ABOUT THIS TASK: Please count the lines in the listing below that contain the string "acheté", and reply with the number alone.

RECORDED DATA:

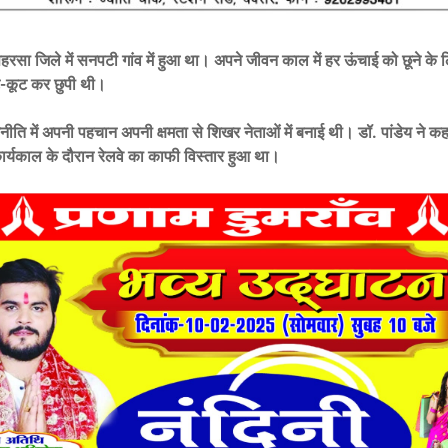
रसा जिले में सनपटी गांव में हुआ था। अपने जीवन काल में हर ऊंचाई को छूने के लि
ट-कूट कर छुपी थी।
जनीति में अपनी पहचान अपनी क्षमता से शिखर नेताओं में बनाई थी। डॉ. पांडेय ने क
 कार्यकाल के दौरान रेलवे का काफी विस्तार हुआ था।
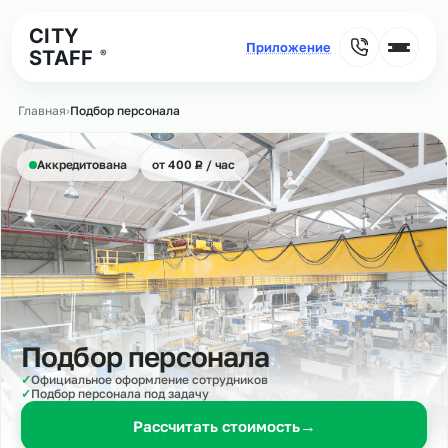
CITY
STAFF
®
Главная
›
Подбор персонала
₽
Аккредитована
от 400
Р
/ час
Подбор персонала
✓
Официальное оформление сотрудников
✓
Подбор персонала под задачу
Рассчитать стоимость
→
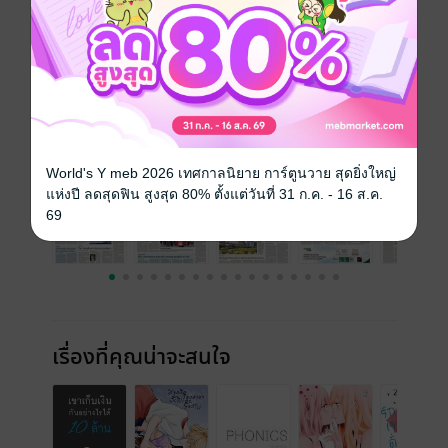
ความยาว
28 หน้า
ราคาปก
30 บาท
ฉบับย้อนหลัง
ดูทั้งหมด
World's Y meb 2026 เทศกาลนิยาย การ์ตูนวาย สุดยิ่งใหญ่
แห่งปี ลดสุดฟิน สูงสุด 80% ตั้งแต่วันที่ 31 ก.ค. - 16 ส.ค.
69
เรื่องที่คุณน่าจะสนใจ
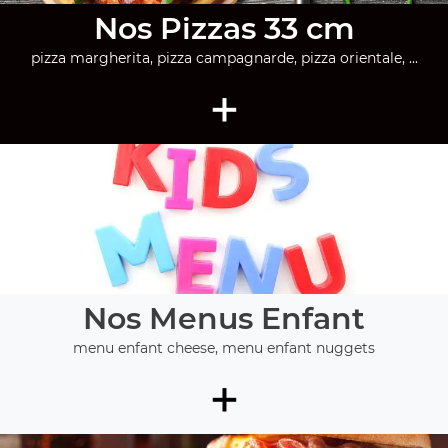
Nos Pizzas 33 cm
pizza margherita, pizza campagnarde, pizza orientale, ...
+
Nos Menus Enfant
menu enfant cheese, menu enfant nuggets
+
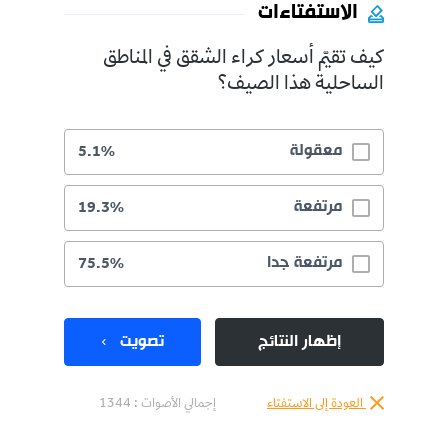
الاستفتاءات
كيف تقيّم أسعار كراء الشقق في المناطق
الساحلية هذا الصيف؟
معقولة
5.1%
مرتفعة
19.3%
مرتفعة جدا
75.5%
إظهار النتائج
تصويت
العودة إلى الاستفتاء
إجمالي الأصوات :
1344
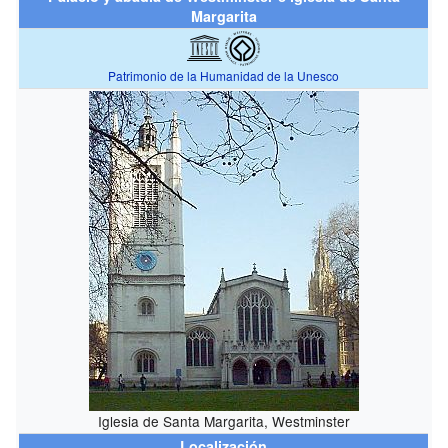
Margarita
Patrimonio de la Humanidad de la Unesco
Iglesia de Santa Margarita, Westminster
Localización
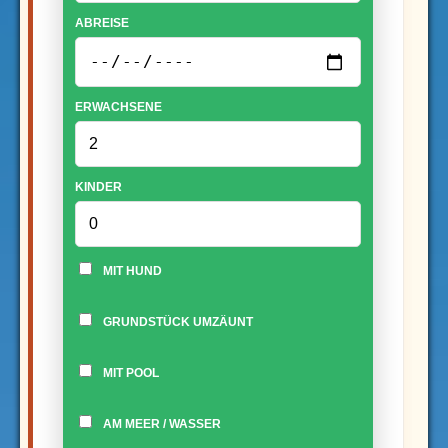
ABREISE
ERWACHSENE
KINDER
MIT HUND
GRUNDSTÜCK UMZÄUNT
MIT POOL
AM MEER / WASSER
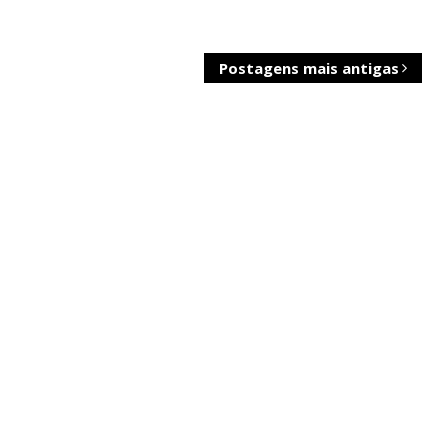
Postagens mais antigas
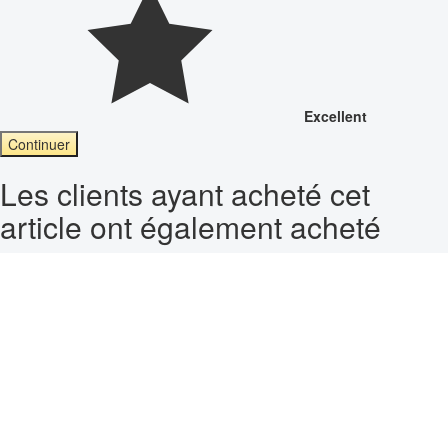
Excellent
Continuer
Les clients ayant acheté cet
article ont également acheté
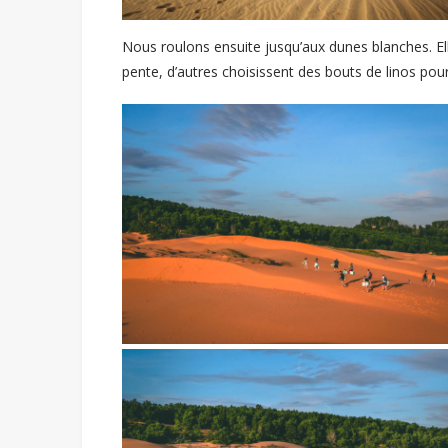
Nous roulons ensuite jusqu’aux dunes blanches. El
pente, d’autres choisissent des bouts de linos po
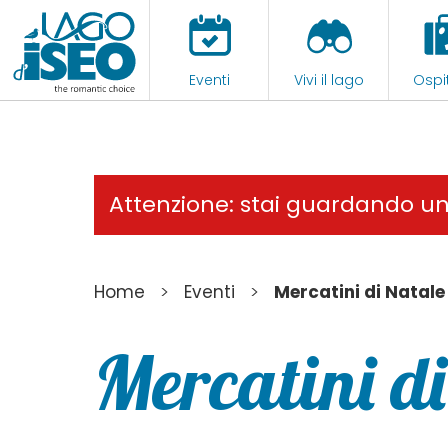
Eventi
Vivi il lago
Ospit
Attenzione: stai guardando u
>
>
Home
Eventi
Mercatini di Natal
Mercatini d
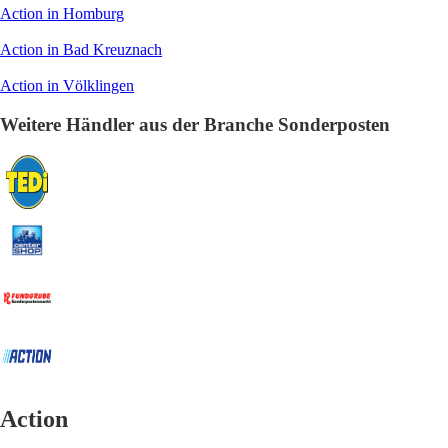
Action in Homburg
Action in Bad Kreuznach
Action in Völklingen
Weitere Händler aus der Branche Sonderposten
Action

RESPONSE FOR THIS EXERCISE: 2